IT is Today’s Business Differentiator for 360 Customer Engagement

by Cal Braunstein

Smart visionary companies acquire and retain customers through IT systems of engagement and insight

 

We have moved from an era where the businesses is in possession of all the knowledge to today’s amazingly interconnected world where the buyer can acquire more information than the seller and thereby be in control. Thus, to remain competitive companies must incorporate the various social media dimensions and real-time analytics into their distribution, marketing and sales processes if they wish to maximize revenues and customer loyalty while minimizing risks.

Gone are the days when a company can just open its doors and offer products and services for sale. Nowadays, savvy customers are fully armed with product and pricing information long before they walk in the door and they are able to make on-the-spot comparisons using their smartphones, tablets and other devices. And at a twitch of a finger they can order online from a competitor while standing in one’s facility. But this is only half the story.

Smart visionary companies are well armed for the digital onslaughts. Some are able to change pricing periodically during the day to compete with online competitors that are doing the same. Others have know your customer (KYC), anti-money laundering (AML) and fraud software as well as upsell features built into their systems so that they can maximize sales while minimizing losses. This is the brave new world of engaging the customer in the physical and virtual environments simultaneously. It is one of the key ways companies are differentiating themselves.

Systems of Record, Engagement and Insight

Up until this millennium the only system that companies focused on was the system of record. This system holds the financial gold and is mandatory for reporting and regulatory purposes. But with PCs, smartphones, kiosks, e-watches, and other personal electronic devices (along with sensors) in heavy use today it has become necessary for companies to pay attention to how they engage with customers. To have a 360 view of a customer these days requires knowing not just what they buy and where but how they gather information, collaborate to make purchasing decisions, and what other influences go into a purchasing decision.

This knowledge comes from systems of engagement and insight. Systems of engagements are becoming mainstream in a number of industries but will be standard fare before long everywhere. They are not only used to gather data for analysis but also to get the company’s information properly contextualized, personalized, and formatted out to users across multiple channels of engagement. Business and IT executives need to know their customer base and employ systems of engagement that keep them competitive and responsive to change.

Being “responsive to change” is no easy task. Between systems of engagement and systems of record there are massive amounts of data bombarding the company daily.

Two quick examples: 

According to a Baynote survey customers interact with a brand 4.2 times before making a purchase while the purchase conversion rate of all retailers is less than four percent. Using those assumptions it turns out there are more than 100 interactions to each purchase. Thus, the data to be stored from a system of engagement can exceed 100 times the actual transaction data.

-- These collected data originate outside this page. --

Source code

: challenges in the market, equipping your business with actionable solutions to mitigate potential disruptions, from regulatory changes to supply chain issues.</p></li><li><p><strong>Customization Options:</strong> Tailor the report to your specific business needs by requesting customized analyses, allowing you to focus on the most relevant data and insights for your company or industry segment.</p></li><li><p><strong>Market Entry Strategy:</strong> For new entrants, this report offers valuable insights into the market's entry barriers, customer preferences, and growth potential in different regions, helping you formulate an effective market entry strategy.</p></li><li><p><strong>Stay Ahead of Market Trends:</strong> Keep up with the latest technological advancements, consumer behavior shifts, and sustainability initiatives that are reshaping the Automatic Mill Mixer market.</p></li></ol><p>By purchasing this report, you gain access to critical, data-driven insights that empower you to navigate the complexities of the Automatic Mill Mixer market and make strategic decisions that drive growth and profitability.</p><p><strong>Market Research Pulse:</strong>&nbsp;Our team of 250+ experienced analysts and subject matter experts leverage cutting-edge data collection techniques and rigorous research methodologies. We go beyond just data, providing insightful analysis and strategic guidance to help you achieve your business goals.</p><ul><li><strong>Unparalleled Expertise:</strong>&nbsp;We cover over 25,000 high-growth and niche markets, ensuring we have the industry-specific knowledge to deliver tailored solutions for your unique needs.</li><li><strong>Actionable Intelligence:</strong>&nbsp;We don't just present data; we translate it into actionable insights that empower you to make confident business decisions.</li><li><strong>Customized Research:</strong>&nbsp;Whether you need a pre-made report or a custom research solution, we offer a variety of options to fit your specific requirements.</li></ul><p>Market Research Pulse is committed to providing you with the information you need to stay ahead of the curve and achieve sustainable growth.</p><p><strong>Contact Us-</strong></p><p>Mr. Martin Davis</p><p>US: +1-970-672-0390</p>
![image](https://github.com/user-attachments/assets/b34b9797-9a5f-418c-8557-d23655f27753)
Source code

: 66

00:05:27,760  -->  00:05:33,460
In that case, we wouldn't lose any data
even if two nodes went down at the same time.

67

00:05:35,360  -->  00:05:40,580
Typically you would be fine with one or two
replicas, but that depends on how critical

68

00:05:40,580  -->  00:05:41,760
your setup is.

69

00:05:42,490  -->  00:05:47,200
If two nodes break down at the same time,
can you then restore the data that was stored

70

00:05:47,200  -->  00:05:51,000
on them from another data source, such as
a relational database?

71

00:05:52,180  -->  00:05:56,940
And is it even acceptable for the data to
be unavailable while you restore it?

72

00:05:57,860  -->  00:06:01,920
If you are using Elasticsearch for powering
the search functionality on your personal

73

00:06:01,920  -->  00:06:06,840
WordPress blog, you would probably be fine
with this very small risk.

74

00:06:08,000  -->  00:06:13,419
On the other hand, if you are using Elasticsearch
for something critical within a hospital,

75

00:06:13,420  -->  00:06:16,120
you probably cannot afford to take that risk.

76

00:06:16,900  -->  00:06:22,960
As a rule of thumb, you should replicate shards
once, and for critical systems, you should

In the second case, the shift from automatic meter reading (AMR) where utilities read meters once a month to advanced metering infrastructure (AMI) systems where some utilities read the meters every 15 minutes means the amount of data captured per month has leapt by a factor of almost 3000. Hence, for every 1 terabyte of data collected in the old method, the new AMI system, which is used for analytics, would have approximately 3 petabytes of data to capture, store and analyze!

To make any sense of this vast amount of data, companies need systems of insight that analyze the data. The primary purposes of these systems are to drive revenues, improve loyalty, upsell, increase productivity, or minimize risk.

The Amazon model is a perfect example of how a company drives revenues with its social media interactions, one-click purchase and easily navigable website, upsells by making personalized, in-context suggestions of add-on items, and improves loyalty through its customer service and logistics processes. The good news today is that companies of almost any size can use SaaS (software as a service) or software tools to compete with the big guys.